**Assigned task:** Copy each line below in which the string "lines" appears.

Data excerpts
* * * * * * *
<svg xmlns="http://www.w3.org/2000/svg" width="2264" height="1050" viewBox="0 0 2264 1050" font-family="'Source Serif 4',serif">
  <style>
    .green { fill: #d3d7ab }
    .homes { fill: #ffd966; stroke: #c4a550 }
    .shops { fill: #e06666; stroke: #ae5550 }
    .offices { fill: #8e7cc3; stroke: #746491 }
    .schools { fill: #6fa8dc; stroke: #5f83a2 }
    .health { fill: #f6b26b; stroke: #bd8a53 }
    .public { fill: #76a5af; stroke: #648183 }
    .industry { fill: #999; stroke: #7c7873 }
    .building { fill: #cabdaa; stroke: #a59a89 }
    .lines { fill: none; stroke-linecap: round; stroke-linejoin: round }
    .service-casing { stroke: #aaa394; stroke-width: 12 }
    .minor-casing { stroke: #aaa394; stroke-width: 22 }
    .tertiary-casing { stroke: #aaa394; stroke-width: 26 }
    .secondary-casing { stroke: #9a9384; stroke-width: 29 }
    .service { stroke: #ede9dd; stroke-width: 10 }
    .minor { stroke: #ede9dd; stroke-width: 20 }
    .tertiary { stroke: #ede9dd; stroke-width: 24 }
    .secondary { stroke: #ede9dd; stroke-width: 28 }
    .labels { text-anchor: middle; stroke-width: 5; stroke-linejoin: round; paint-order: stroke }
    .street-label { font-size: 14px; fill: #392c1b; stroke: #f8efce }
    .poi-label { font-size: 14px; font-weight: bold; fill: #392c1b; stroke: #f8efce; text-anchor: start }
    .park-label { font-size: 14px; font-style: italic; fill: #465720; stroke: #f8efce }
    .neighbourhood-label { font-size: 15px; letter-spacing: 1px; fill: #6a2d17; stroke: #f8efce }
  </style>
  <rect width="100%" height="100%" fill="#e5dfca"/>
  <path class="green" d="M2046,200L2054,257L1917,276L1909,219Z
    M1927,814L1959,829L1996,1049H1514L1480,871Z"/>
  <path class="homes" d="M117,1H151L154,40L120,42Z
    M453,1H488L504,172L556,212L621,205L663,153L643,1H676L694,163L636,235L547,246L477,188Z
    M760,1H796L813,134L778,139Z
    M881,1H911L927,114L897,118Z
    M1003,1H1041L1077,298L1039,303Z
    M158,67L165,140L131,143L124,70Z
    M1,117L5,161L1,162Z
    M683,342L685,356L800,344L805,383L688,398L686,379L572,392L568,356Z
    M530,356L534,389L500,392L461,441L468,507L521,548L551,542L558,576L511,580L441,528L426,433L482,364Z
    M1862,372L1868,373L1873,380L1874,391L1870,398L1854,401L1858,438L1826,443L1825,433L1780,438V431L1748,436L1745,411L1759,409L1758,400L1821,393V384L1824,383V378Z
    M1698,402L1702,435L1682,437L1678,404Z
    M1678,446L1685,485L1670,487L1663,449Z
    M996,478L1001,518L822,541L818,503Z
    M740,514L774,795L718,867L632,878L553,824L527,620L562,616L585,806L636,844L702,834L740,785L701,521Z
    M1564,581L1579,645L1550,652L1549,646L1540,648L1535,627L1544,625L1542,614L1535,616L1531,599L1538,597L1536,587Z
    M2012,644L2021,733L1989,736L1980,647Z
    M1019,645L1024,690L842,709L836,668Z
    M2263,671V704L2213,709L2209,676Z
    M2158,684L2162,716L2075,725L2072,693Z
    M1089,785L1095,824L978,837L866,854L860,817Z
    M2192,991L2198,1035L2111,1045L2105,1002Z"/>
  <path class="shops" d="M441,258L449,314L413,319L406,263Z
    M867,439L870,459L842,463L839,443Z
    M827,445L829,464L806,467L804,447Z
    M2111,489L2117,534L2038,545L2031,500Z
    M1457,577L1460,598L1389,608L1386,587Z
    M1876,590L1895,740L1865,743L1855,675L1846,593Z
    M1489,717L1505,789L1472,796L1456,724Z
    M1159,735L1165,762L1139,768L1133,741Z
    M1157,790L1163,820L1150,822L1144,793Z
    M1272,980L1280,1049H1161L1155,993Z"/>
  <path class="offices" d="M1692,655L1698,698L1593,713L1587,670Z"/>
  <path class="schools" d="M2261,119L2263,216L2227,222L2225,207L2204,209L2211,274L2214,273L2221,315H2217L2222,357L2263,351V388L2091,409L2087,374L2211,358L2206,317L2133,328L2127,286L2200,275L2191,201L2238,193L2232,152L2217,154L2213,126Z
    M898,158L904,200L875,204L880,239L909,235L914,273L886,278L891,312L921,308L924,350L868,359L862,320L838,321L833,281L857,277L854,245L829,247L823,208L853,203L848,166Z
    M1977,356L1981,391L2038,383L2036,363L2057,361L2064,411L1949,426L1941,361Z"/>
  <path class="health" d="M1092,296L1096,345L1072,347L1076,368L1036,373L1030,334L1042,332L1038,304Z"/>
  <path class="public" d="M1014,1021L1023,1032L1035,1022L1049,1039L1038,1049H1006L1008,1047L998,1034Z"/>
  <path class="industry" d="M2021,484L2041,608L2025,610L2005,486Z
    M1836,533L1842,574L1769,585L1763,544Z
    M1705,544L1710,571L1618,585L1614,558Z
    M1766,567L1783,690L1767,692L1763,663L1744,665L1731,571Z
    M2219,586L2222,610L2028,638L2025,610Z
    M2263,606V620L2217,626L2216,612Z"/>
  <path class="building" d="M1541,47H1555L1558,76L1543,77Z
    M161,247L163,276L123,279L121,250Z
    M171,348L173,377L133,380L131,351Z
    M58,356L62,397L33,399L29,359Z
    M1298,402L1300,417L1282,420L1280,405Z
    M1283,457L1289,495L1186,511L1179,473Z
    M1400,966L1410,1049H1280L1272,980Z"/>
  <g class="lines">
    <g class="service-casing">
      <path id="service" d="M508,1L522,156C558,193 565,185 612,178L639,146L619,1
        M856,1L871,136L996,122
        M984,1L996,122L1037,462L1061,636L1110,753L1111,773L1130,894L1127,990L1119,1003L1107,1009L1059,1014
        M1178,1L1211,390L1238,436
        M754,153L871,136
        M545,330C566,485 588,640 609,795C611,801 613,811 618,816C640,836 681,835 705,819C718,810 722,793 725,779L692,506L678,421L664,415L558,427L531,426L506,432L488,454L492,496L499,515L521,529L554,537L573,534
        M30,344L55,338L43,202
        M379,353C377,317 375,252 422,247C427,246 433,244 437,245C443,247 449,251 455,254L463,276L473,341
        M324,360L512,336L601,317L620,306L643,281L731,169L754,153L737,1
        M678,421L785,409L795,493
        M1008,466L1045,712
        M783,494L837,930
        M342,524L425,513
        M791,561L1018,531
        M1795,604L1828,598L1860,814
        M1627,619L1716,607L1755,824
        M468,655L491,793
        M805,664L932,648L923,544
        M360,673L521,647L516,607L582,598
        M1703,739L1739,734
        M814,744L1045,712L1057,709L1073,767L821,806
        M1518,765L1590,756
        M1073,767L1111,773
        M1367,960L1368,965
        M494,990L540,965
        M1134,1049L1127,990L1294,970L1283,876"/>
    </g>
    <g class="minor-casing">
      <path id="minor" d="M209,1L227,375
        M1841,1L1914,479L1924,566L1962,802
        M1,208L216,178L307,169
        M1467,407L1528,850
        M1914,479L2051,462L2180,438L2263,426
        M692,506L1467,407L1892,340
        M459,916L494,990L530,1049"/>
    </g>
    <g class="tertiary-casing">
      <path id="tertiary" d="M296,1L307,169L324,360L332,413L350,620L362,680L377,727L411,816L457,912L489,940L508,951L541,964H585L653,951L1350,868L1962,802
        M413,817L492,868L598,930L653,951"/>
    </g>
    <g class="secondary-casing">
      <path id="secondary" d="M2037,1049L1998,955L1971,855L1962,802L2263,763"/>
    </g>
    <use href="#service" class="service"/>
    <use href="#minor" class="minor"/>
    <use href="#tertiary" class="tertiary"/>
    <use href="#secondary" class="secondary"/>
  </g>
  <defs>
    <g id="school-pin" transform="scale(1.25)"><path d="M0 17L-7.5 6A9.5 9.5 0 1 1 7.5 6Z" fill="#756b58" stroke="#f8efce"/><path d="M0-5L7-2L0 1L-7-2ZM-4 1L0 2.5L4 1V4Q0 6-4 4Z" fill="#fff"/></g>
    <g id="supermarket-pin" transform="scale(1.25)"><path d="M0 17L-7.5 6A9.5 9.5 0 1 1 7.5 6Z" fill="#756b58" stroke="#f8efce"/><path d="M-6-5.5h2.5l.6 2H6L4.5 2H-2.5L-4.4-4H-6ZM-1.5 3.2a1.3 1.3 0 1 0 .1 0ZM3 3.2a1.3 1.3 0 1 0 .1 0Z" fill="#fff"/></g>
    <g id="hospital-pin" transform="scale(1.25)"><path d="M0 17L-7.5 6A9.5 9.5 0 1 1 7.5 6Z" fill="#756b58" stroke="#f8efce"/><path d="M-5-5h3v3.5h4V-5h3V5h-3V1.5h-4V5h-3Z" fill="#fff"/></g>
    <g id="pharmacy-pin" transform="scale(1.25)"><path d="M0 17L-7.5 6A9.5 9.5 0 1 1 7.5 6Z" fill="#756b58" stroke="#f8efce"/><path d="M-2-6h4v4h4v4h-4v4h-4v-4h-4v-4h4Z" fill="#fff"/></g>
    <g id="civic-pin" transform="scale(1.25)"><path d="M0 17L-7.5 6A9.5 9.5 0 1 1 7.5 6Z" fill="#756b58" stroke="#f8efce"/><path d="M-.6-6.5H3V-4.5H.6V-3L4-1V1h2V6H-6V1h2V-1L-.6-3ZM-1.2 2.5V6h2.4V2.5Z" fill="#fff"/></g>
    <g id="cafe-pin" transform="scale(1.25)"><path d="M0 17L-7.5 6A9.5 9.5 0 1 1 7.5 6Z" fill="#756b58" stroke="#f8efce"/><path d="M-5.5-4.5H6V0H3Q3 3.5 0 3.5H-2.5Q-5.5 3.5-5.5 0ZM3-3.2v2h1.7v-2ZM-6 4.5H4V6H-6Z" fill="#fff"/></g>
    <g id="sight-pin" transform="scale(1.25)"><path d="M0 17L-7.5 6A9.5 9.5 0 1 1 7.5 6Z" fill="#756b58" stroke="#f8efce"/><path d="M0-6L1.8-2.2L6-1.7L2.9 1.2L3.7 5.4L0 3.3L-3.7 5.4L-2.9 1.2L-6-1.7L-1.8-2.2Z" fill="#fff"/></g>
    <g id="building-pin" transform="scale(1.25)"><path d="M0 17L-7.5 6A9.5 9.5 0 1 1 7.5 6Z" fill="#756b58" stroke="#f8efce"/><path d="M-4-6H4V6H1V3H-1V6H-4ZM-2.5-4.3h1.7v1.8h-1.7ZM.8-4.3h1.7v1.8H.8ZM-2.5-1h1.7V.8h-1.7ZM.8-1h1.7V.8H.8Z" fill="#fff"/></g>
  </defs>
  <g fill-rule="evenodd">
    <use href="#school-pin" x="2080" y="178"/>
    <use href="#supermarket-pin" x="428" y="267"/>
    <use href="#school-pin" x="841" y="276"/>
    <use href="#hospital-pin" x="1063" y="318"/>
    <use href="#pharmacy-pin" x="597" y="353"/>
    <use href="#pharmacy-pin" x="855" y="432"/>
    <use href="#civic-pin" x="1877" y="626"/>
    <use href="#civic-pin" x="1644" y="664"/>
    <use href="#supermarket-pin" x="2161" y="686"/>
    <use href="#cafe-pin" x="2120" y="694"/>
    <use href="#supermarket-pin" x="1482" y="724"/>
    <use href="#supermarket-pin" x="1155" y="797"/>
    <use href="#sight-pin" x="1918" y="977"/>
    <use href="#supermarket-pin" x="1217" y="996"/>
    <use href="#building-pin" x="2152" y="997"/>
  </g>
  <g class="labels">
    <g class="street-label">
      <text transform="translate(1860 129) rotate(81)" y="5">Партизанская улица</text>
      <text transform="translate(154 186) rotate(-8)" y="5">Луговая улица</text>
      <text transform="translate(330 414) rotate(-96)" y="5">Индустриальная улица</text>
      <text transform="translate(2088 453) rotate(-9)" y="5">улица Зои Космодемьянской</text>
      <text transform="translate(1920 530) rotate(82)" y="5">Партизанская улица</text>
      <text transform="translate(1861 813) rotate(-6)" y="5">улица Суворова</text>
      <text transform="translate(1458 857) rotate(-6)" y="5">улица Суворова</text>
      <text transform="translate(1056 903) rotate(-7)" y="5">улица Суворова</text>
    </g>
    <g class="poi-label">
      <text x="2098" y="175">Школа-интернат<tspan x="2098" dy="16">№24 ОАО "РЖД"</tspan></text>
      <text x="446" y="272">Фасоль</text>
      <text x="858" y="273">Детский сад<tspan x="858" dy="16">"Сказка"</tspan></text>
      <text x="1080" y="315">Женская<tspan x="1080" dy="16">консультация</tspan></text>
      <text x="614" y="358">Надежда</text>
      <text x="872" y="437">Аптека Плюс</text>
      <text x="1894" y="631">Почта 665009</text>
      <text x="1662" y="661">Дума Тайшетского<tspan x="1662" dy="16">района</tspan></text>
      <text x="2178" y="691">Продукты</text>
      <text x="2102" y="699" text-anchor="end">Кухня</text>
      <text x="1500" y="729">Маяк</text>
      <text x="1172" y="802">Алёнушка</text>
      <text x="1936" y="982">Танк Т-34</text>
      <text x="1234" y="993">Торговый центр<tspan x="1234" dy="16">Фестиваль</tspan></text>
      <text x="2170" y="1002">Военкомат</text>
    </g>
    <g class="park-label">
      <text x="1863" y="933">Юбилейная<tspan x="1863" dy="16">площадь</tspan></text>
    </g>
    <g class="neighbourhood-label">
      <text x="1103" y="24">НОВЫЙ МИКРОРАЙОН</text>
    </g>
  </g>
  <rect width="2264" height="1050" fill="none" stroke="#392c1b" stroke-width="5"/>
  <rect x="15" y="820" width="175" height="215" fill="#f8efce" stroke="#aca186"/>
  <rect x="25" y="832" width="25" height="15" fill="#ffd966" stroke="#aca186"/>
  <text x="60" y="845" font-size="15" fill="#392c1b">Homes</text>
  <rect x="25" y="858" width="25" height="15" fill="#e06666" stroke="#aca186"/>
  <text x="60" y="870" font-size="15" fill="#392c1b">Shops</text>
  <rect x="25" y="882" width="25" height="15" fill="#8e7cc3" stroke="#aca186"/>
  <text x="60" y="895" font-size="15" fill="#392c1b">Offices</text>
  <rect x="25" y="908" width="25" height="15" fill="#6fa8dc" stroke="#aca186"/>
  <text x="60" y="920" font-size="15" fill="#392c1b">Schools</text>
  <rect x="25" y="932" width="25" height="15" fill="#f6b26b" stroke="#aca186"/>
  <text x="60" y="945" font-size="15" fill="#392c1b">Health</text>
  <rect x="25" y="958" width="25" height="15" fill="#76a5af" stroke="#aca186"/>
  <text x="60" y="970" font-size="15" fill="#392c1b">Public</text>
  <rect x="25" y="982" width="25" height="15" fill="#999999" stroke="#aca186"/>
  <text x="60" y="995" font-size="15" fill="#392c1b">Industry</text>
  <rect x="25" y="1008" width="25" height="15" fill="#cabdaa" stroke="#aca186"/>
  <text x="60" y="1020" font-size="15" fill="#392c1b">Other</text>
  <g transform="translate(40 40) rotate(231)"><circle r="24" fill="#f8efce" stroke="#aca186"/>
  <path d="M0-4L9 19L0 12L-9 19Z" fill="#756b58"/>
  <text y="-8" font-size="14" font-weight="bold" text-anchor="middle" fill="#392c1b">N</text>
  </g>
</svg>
* * * * * * *
**Solution below:**
    .lines { fill: none; stroke-linecap: round; stroke-linejoin: round }
  <g class="lines">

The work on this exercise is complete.